Who sees everybody in the organisation? Who interacts with everybody? Not just a casual “hello” and “goodbye” but a useful transaction offering value, that bridges domains. Who are the circuses? These are often also the influencers. If they get a new type of phone, or wear a new fashion item, or use a new app, ride a new type of bike, or read a new book, or shop online through a certain site, or have their hair in a certain way, soon a few more people align themselves with these choices. Many people within and connected to the organisation gain value from these people who influence, and they afford credibility and reputation to these influential highly connected circuses. However, you won’t see any of that on an org chart. Essentially, if you’re an owner or founder or some other chief of an organisation and you think you’re the boss because you’re in the top area of your org chart, there’s a fair chance you’re wrong. Your  org chart is actually a map of fear, and it’s been lying to you all along.

Friday, 1 August 2014

Be a Circus — link the networks



You cannot simply engage solely in the activity of “marketing”. There has to be something to market. You have to have a product. This has to be created or generated or grown or picked or mined or recycled or otherwise obtained somehow. It seems to me that a lot of people are quite willing to do this “marketing” thing, in favour of attending to the creation or generation step. You can’t market nothing, you have to add something of value, and no, marketing marketing doesn’t count, that adds up to nothing. How much time should we spend making and creating, and how much time for publicising that we’ve made the stuff, or have the stuff or are the stuff? I suspect those that are attracted to the perceived benefits of this “marketing” activity are precisely the sort of people who simply don’t make things or create things or even fix things.

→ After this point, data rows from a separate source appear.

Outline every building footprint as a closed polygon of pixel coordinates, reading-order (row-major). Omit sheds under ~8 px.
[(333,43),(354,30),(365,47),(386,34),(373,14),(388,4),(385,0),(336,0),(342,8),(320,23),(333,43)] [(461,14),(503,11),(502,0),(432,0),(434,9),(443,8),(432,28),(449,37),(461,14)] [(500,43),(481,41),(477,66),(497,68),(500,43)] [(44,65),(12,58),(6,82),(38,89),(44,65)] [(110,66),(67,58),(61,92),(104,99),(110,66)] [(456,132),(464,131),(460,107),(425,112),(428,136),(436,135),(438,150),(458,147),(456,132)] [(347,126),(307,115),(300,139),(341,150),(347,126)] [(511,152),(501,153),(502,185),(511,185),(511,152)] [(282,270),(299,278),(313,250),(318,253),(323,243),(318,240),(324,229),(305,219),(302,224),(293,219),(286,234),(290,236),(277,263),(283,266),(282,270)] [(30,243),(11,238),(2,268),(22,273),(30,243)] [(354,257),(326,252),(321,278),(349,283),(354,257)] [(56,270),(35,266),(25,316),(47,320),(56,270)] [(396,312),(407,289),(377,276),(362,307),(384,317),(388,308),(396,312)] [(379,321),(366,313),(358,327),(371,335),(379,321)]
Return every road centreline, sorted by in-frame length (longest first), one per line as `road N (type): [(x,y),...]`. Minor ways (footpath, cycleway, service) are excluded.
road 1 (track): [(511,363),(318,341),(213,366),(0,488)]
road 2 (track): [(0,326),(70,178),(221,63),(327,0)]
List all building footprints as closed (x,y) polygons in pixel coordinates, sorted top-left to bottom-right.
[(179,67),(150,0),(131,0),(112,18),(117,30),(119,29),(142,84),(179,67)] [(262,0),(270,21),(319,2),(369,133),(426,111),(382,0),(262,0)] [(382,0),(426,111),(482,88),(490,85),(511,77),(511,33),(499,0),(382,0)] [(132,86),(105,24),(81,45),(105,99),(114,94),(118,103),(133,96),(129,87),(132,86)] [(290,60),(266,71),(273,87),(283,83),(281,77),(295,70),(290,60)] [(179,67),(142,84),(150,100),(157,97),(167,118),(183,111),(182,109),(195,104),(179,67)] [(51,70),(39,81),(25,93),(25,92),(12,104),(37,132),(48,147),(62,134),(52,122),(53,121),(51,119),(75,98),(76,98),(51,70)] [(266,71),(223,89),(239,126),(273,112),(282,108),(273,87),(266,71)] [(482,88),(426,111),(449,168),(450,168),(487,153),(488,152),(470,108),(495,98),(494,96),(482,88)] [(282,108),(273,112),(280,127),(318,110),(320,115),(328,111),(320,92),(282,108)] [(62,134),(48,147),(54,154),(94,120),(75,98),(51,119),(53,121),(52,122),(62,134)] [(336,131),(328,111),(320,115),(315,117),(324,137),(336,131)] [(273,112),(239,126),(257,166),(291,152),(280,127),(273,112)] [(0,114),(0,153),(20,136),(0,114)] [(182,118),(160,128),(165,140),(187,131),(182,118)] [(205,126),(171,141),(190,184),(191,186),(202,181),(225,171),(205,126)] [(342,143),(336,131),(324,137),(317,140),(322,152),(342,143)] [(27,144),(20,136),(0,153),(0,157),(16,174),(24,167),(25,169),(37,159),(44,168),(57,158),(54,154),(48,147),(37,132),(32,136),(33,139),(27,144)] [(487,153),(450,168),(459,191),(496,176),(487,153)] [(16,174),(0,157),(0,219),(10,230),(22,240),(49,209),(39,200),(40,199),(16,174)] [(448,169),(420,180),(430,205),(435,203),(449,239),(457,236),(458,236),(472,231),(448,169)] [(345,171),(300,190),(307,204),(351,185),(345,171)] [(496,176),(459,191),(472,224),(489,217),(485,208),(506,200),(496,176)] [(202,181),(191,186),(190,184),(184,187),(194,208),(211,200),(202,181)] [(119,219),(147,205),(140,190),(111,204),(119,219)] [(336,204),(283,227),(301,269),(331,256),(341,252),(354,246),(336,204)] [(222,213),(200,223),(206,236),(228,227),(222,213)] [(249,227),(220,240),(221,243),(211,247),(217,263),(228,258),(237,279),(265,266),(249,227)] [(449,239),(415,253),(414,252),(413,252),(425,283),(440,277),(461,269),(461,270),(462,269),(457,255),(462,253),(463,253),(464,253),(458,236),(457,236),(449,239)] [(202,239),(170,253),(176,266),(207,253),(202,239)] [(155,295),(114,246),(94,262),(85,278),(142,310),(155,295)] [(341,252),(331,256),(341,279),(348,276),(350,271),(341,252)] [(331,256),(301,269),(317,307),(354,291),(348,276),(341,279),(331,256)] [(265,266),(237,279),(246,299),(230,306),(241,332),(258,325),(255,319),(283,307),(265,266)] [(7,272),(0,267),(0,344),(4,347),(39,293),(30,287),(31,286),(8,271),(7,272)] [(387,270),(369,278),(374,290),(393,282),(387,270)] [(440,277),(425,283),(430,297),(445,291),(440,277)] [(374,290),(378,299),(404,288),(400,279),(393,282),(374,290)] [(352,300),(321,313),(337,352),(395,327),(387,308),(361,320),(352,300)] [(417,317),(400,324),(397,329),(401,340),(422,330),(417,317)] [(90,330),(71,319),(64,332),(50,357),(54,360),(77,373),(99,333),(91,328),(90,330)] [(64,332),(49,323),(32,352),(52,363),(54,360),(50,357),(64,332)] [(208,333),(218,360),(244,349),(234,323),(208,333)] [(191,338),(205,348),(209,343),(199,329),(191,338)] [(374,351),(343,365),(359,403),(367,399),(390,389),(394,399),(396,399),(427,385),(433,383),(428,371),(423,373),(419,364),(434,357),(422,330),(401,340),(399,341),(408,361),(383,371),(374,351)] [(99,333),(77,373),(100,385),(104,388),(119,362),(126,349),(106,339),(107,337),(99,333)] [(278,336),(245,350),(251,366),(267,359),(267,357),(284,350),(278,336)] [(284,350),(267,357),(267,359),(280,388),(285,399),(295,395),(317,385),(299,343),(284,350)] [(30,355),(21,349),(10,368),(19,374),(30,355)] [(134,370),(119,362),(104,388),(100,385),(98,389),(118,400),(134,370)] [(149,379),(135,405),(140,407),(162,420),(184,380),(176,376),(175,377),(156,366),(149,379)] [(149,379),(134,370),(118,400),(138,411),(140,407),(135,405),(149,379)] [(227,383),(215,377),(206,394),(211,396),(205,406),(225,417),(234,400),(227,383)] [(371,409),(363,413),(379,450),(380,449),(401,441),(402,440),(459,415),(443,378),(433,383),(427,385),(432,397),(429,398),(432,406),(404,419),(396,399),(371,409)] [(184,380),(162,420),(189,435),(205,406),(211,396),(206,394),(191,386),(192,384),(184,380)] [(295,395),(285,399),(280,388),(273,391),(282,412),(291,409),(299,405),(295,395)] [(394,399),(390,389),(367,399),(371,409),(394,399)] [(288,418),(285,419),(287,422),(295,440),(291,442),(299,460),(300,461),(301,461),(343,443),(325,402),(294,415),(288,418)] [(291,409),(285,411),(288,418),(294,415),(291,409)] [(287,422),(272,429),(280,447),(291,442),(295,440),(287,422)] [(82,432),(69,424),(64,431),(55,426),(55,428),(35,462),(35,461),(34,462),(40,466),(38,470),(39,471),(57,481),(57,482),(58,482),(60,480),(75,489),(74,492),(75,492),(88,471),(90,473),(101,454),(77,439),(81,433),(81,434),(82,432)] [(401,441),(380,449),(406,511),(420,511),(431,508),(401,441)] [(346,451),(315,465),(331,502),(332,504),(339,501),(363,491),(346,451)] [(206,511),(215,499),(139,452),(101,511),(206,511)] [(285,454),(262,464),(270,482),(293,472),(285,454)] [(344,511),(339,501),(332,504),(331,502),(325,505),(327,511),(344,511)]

There are people who make and create and generate, and I include the people who also repair and upgrade and maintain. However, there is certainly another type of person who shuns the innate ability we all have to produce because they offer a different value. Instead, they act as what I will term “circuses” between hubs of people in a clique, topic domain or community. In the same way, some people in those groups of people — the trades, interest groups or organisations, act as hubs by earning respect and visibility through their value and expertise. At the hub and community level, many of the highly connected and visible hubs that exhibit high network fitness within their communities, are usually also producers and consumers of the specific topic they are involved in.

The hubs are effectively people who know about other people in a domain and what they like and require. Because of this value the hubs are rewarded with connection fitness, in that domain. Everybody goes into and out of that hub, and more so because of their connectivity. They become visible and popular within a domain. They are the hubs that everyone connects to. They know their stuff, they know their people, they know their people that know their stuff. High network fitness.

The circuses are a different type of people who know about other people across various domains along with what they produce, the value they offer, and where it can fit. They probably know quite little in detail about what happens in each specific community and domain and trade, but enough to carry a surface level conversation. Enough to get the inkling about it. Enough to be able to deal with the concept abstractly, but not from the inside. What they can do is hook up one concept with another. Know which plugs and sockets on the patchboard might prove useful to hook together. In fact, they often don’t even know that, they simply connect them anyway. If nothing happens, nothing happens, but otherwise, something might happen! And because of their highly connected network fitness, hooking together the diverse hubs themselves, they get significant scale-free magnitudes of rewards.

That’s probably how things work in life, so there you are: the secret, all yours — enjoy. Tweet this around in between your pictures of kittens, and let the world know what I’ve taught you today. Become a Circus!